Thanks LA for Methods of study .
Is gratified that he has not taken a personal dislike to CD, though he is strongly opposed to nearly everything CD has written.
Down. | Bromley. | Kent. S.E.
Ap. 12. 1864
My dear Sir
Owing to long continued illness & absence from London, I received only a few days ago the copy of your ``Methods of Study'' with some other publications, & your kind note of introduction to Mr Lesly.
I thank you sincerely for the above present.
I know well how strongly you are opposed to nearly everything I have written & it gratifies me deeply that you have not for this cause taken, like a few of my former English friends, a personal dislike to me.
With my cordial thanks & sincere respect | I remain my dear Sir | yours very sincerely | Charles Darwin
- f1 4460.f1Agassiz's book had apparently been sent to a London address; CD's last visit to London had been on 13 October 1863 (Correspondence vol. 11, Appendix II, n. 23).

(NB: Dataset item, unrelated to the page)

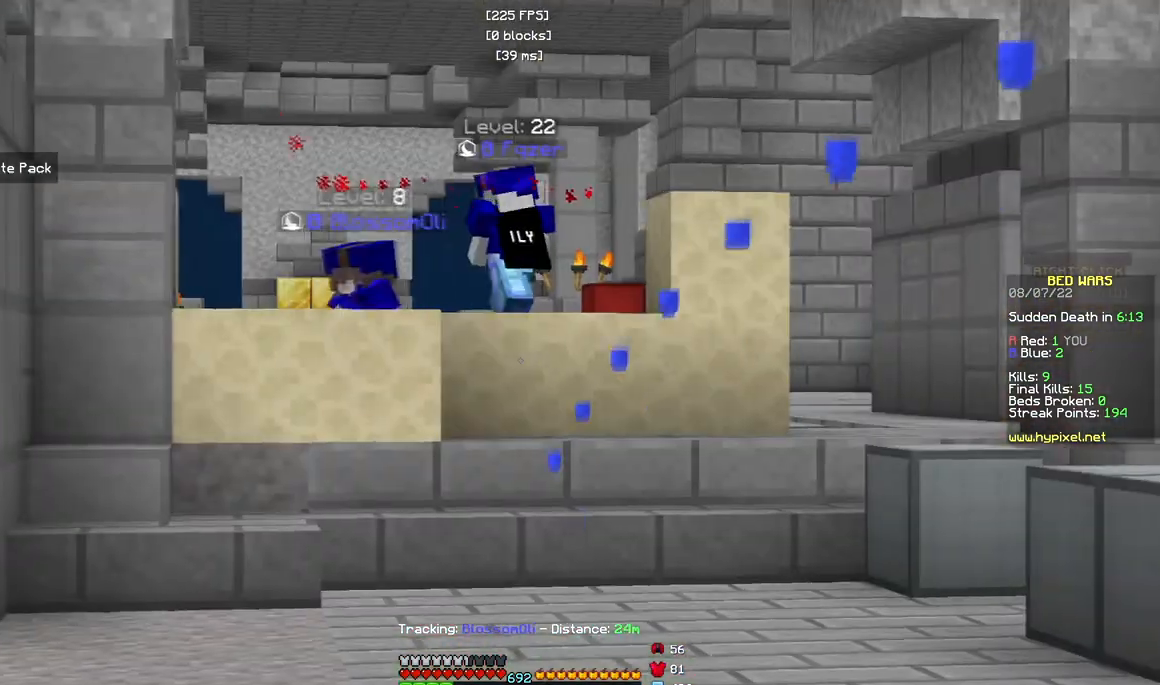
{"keys": ["w"], "mouse": [], "events": [[233, "w", "down"]]}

A lightly annotated copy of Agassiz's Methods of study in natural history (Agassiz 1863b) is in the Darwin Library--Down (see Marginalia 1: 13). For CD's view of Agassiz 1863b, see the first letter to B. D. Walsh, 4 December . The other publications have not been identified.

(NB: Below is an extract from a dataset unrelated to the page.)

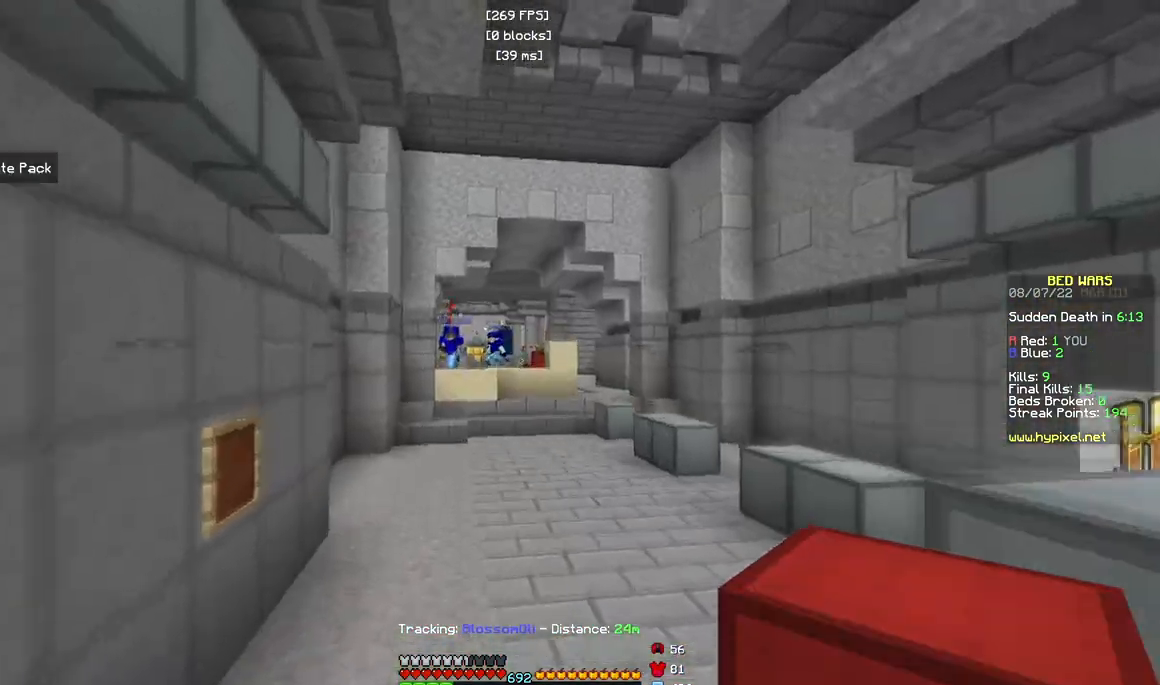
{"keys": ["d"], "mouse": [], "events": [[83, "d", "down"], [300, "w", "up"]]}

- f2 4460.f2See Correspondence vol. 11, letter from Louis Agassiz, 29 September 1863. J. Peter Lesley, professor of mining at the University of Pennsylvania, reported having met CD at Charles Lyell's house in London on 21 October 1863, describing him as `a gentle shy person of 55+ years of age' (Ames ed. 1909, 1: 447). However, Emma Darwin's diary (DAR 242) makes no reference to CD's having gone to London on that date (see n. 1, above), and records that he had a `bad day' with `sickness'.
- f3 4460.f3On Agassiz's review of Origin (Agassiz 1860), see, for example, Correspondence vol. 8, letter to Asa Gray, 11 August . One of the former friends CD refers to may be Richard Owen.